Many analysts say the only answer is the European Central Bank to become a lender of last resort, an idea that the ECB has dismissed in the past.
“The best would be if the central bank stepped in and said, look, we're there come hell or high water,” said James Muir, director at Fraser Mackenzie.
And in the meantime, the market will continue to be pulled in different conditions, depending on the latest news from the eurozone.

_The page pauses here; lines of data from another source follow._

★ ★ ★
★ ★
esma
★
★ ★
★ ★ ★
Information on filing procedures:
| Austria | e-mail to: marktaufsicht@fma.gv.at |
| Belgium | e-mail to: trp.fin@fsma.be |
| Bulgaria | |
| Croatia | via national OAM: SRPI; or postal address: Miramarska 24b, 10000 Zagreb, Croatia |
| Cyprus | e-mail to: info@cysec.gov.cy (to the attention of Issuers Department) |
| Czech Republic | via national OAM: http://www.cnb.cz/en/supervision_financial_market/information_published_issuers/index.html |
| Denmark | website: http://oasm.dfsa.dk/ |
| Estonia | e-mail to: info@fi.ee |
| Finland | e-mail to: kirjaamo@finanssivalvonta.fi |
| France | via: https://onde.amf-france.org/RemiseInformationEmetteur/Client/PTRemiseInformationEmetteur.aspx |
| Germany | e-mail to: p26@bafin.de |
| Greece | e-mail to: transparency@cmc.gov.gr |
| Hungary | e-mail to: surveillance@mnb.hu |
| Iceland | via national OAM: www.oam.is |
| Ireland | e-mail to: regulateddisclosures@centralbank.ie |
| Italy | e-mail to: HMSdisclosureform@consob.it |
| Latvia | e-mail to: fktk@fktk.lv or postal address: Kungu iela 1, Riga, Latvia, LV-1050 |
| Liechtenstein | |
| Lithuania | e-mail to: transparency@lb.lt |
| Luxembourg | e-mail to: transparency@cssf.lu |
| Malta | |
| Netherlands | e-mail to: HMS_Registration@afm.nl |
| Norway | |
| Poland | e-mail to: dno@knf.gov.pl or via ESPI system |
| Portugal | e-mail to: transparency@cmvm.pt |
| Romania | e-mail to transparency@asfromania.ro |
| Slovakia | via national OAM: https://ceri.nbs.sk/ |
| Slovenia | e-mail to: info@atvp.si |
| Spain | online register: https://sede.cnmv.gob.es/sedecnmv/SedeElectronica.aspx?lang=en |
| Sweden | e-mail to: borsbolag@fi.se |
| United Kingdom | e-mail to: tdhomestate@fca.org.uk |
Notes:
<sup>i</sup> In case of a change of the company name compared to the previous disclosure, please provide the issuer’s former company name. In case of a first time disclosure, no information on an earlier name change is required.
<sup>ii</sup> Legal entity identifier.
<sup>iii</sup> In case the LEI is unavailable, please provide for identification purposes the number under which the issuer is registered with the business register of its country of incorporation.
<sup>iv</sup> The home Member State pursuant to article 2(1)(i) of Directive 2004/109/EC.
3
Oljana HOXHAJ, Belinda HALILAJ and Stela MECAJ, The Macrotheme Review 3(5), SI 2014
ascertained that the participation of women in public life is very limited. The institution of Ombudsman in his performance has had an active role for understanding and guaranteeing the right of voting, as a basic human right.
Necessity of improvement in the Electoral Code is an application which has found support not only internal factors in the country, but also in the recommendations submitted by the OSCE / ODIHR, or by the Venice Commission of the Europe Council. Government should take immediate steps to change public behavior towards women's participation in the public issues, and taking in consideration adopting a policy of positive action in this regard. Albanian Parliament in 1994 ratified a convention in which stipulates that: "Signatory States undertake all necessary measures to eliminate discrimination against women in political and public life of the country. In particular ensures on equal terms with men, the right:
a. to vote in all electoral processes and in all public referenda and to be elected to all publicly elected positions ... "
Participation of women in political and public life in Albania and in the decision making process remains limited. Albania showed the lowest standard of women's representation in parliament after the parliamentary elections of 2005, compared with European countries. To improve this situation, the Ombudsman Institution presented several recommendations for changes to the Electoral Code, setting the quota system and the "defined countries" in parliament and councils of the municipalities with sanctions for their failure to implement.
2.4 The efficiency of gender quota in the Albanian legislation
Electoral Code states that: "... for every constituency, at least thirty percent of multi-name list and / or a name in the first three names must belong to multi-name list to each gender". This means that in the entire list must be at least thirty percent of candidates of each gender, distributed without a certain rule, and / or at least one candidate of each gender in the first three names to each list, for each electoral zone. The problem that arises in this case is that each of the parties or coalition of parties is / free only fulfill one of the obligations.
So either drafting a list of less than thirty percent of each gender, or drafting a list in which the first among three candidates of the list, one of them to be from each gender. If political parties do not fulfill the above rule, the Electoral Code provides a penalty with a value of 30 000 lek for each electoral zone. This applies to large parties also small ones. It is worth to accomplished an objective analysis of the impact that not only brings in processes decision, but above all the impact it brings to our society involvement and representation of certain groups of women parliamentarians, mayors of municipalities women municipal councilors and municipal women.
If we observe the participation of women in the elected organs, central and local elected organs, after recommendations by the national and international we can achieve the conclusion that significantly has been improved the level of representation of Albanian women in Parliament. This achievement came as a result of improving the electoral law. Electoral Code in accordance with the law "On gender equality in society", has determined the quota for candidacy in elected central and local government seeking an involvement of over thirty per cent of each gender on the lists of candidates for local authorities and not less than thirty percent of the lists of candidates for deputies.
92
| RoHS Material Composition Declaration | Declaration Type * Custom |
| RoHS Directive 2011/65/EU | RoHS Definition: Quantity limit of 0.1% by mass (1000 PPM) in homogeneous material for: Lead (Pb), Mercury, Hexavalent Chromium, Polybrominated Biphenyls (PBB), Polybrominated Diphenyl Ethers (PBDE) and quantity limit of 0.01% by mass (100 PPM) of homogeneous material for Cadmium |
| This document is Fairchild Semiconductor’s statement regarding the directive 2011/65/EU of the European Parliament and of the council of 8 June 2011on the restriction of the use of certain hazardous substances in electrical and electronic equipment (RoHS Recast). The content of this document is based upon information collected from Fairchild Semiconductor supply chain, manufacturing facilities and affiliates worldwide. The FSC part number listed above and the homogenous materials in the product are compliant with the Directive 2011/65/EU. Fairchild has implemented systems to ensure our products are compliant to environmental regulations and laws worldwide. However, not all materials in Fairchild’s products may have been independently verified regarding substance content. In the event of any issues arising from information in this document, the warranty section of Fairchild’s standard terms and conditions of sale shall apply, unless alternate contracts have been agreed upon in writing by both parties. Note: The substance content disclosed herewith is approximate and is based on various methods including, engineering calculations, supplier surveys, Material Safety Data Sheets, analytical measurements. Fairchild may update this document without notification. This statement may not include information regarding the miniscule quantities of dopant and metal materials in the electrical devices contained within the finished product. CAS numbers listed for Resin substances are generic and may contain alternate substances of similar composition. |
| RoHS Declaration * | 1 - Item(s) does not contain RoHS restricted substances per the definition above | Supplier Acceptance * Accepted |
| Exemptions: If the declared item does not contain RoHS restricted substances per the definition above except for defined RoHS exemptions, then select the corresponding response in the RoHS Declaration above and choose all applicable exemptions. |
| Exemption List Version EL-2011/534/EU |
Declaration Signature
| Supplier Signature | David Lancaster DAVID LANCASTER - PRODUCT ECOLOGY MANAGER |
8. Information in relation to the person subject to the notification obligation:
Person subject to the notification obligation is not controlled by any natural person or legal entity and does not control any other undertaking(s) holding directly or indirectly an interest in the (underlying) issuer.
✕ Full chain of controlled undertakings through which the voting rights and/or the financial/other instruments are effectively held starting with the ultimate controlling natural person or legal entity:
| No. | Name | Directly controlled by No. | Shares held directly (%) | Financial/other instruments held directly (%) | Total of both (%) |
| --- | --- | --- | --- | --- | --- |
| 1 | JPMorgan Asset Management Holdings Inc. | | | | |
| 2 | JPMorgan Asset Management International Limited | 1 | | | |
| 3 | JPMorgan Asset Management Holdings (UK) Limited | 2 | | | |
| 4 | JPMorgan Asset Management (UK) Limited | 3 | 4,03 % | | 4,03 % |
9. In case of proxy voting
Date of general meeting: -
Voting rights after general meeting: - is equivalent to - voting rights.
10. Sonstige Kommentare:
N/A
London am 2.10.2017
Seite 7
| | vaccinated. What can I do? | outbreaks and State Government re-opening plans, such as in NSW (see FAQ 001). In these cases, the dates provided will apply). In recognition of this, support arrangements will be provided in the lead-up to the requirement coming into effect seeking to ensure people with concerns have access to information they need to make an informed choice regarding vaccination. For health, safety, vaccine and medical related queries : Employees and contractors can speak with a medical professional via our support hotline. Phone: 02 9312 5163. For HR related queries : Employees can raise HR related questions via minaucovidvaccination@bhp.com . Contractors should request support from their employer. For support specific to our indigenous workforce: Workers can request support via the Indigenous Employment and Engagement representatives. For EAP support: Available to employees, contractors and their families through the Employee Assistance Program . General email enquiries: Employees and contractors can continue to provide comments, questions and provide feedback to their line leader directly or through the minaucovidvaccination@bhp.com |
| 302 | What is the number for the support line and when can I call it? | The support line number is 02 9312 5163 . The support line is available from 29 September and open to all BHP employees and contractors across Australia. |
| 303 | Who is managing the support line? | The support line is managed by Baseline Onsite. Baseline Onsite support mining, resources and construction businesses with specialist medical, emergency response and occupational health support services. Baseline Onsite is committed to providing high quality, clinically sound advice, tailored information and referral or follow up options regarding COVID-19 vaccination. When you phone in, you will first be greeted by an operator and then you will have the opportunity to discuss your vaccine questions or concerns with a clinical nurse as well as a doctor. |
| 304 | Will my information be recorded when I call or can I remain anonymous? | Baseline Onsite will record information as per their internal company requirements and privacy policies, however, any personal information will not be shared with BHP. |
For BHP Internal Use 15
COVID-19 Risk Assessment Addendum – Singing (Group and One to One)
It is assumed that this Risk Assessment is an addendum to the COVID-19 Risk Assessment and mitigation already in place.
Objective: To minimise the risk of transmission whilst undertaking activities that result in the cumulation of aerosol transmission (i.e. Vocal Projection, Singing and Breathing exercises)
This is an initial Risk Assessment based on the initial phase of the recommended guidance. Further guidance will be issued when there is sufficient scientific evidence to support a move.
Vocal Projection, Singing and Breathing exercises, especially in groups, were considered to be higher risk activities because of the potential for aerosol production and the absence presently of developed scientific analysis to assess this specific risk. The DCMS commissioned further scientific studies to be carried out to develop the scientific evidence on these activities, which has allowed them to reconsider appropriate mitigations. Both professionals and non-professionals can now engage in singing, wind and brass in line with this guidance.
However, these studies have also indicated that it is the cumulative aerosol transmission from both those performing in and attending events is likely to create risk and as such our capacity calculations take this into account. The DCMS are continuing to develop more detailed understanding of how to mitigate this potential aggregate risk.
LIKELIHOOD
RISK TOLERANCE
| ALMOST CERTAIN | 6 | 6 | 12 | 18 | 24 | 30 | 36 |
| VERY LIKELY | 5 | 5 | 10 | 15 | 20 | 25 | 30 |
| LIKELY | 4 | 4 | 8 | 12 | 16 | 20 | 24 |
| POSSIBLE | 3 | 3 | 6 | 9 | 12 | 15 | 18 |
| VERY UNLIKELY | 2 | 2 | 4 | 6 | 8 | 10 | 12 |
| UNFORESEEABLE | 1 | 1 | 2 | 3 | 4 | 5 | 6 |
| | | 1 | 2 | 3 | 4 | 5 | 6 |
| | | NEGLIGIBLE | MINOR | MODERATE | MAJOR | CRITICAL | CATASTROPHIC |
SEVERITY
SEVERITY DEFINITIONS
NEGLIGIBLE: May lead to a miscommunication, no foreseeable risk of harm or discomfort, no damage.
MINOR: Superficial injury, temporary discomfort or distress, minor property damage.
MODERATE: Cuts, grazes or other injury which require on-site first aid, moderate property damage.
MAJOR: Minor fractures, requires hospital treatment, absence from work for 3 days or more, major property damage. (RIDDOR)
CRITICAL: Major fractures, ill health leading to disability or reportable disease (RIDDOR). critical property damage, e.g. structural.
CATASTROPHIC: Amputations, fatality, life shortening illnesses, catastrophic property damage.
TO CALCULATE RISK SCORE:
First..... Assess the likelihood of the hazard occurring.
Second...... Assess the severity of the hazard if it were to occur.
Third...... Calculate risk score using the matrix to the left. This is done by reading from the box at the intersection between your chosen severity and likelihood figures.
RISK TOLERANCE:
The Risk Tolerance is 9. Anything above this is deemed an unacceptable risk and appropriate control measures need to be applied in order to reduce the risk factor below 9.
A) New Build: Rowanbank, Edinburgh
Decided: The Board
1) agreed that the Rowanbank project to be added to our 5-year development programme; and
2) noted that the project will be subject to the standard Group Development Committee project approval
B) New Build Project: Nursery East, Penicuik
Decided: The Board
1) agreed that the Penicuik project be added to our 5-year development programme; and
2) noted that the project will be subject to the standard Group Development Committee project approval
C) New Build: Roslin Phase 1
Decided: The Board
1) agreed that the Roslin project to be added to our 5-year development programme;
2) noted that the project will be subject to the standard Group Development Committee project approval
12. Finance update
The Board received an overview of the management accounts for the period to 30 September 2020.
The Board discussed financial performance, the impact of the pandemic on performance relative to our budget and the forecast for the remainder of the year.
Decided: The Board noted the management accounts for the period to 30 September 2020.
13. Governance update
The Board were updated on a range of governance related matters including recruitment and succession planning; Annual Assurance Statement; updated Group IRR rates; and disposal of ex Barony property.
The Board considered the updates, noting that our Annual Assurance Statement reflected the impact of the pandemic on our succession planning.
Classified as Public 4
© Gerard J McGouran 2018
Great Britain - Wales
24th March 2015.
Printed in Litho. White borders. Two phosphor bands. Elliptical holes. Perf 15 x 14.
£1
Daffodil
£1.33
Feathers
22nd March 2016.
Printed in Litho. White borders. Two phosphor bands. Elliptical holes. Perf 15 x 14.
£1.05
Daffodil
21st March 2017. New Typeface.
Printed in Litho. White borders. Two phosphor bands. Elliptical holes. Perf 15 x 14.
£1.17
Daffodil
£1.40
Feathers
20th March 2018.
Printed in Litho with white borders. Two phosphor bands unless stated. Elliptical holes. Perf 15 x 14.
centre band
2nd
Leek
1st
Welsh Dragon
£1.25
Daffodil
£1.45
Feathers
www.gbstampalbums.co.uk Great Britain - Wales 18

“Investors are just betwixt and between all the time because they don't want to get left behind either way and so they just rush for the entrance or rush for the exits all at the same time depending on the hint of news,” said Muir, who added that markets could take off if the European debt issue could get resolved.
Oil prices headed higher for a second day, with the December contract on the New York Mercantile Exchange up $1.22 to US$99 a barrel after going as high as US$98.78, its highest level since July 27. The energy sector rose 1.8 per cent as Suncor Energy (TSX:SU) gained 76 cents to $32.37 and Imperial Oil (TSX:IMO) rose 70 cents to $42.47.
Crude has soared about 30 per cent from US$75 on Oct. 4, on optimism Europe will be able to at least temporarily keep its debt problems from sparking a global financial crisis, though jitters re-emerged over the last two weeks.
Falling crude inventories in the U.S. and Europe have also helped boost prices.
The base metals sector rose 3.9 per cent while metal prices also advanced as December copper on the Nymex edged up seven cents to US$3.44 a pound. Teck Resources (TSX:TCK.B) climbed $1.33 to $39.08 and First Quantum Minerals (TSX:FM) advanced $1.24 to $19.44.
The gold sector was ahead 2.6 per cent as bullion also rose while the December contract gained $16.50 to US$1,776.10 an ounce. Barrick Gold Corp. (TSX:ABX) improved by $1.46 to $53.48 and Goldcorp Inc. (TSX:G) ran up $1.76 to $54.06.
The financials sector also provided lift, up 1.33 per cent with Scotiabank (TSX:BNS) ahead 71 cents to $51.70 and Royal Bank (TSX:RY) climbed 73 cents to $45.73.
Shares in TransCanada Corp.’s (TSX:TRP) were ahead 50 cents to $40.35 after the U.S. State Department said Thursday it wants the company to explore other routes for the controversial Keystone XL pipeline so it skirts ecologically sensitive areas of Nebraska. That will delay the US$7-billion project by years, and could kill it outright if TransCanada customers lose patience and find other alternatives. TransCanada shares had lost almost nine per cent in the last two weeks.
European markets were also positive with London's FTSE 100 index ahead 1.79 per cent, Frankfurt's DAX was up 3.27 per cent and the Paris CAC 40 gained 2.81 per cent.
Earlier in Asia, Japan's Nikkei 225 index closed up 0.2 per cent, Hong Kong's Hang Seng gained 0.9 per cent and mainland China's Shanghai Composite Index rose marginally.
In earnings news, diversified investment firm Brookfield Asset Management Inc. (TSX:BAM.A) reported third-quarter net income of US$716 million, or 36 cents per share, from $342 million, or 16 cents per share a year earlier. Revenue increased to $4.58 billion from $3.55 billion. It shares gained 81 cents to $29.43.
Treated lumber company Stella-Jones Inc. (TSX:SJ) said quarterly net income grew to $16.6 million, or $1.03 a share. That's an increase from $12.4 million, or 78 cents per share, a year ago. Sales rose to $181.8 million from $161.3 million and its shares ran ahead 60 cents to $40.35.